Cuerpo de profesor del ITA estaba en congeladores de la PGJE

  • Más de un año se mantuvo en calidad de desconocido sin ser entregado a los familiares, las autoridades no explicaron como fue que llegó a la morgue

La Procuraduría General de Justicia del Estado (PGJE) mantuvo por más de un año en los refrigeradores del servicio médico forense (SEMEFO), el cuerpo del profesor del Instituto Tecnológico de Apizaco (ITA) desaparecido en mayo de 2019.

Familiares de Francisco, el docente de 53 años, acusaron que el cuerpo estuvo en la morgue en calidad de desconocido mientras se organizaban marchas y continuaban los trabajos de búsqueda, sin que ninguna autoridad diera razón de donde podría estar el ahora occiso.

Señalaron que apenas el martes les dieron noticias y les entregaron a su familiar el miércoles, los quejosos argumentaron que «fue hasta que en el SEMEFO se dieron cuenta que se trataba de quien estaba desaparecido desde hace dos años y tres meses”.

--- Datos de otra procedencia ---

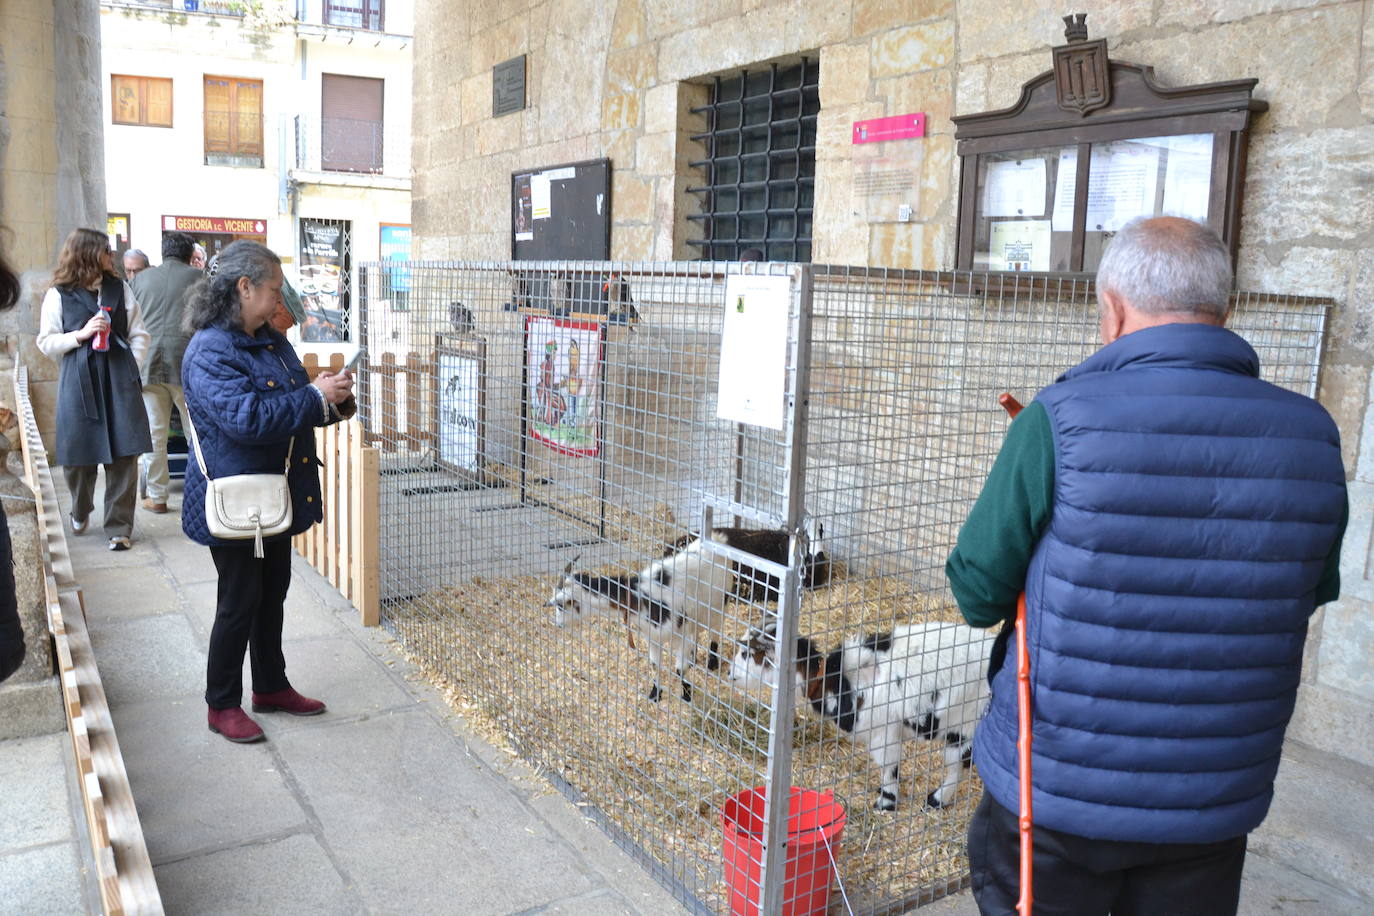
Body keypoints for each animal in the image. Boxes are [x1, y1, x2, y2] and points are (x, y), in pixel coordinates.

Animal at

La Procuraduría local informó, ayer por la tarde, que concluyó con éxito el proceso de identificación de un hombre que, por más de un año, estuvo en calidad de desconocido, por lo que luego de terminar las pruebas le fue entregado a sus familiares.

En respuesta, los afectados coincidieron en que esto se trató de un error de la Procuraduría, argumentando que no es posible que a más de 12 meses de que el cadáver haya sido encontrado y, pese a toda la tecnología para los procesos que existen hoy día, recientemente se haya dado con la identidad.

A través de un comunicado, la dependencia estatal se justificó diciendo que «derivado de la exploración del cadáver, no se obtuvieron datos de filiación valorables que pudieran ser agregados a la base de datos PostMortem y que coincidieran con el archivo de búsqueda de Francisco N., reportado como desaparecido en mayo de 2019, ya que se estableció que las características antropométricas, estomatológicas y de vestimenta, no coincidían con las descripción realizada en la entrevista por los familiares».

Ante esta situación, dicta el comunicado, «se llevó a cabo el protocolo para el Tratamiento e Identificación Forense con la intervención de las áreas periciales en Fotografía, Odontología y Genética; no obstante, resultado del prolongado tiempo de sumersión y las condiciones ambientales del lugar, produjeron un avanzado estado de putrefacción del cuerpo, lo que arrojó muestras biológicas altamente degradadas, dificultando la obtención de información genética de cantidad y calidad en las primeras intervenciones».

La PGJE también informó que, durante el proceso, la Fiscalía Especializada en Personas Desaparecidas y No Localizadas mantuvo comunicación constante con los familiares, además de llevar a cabo diligencias y rastreos para agotar cualquier posibilidad de localizar a su familiar.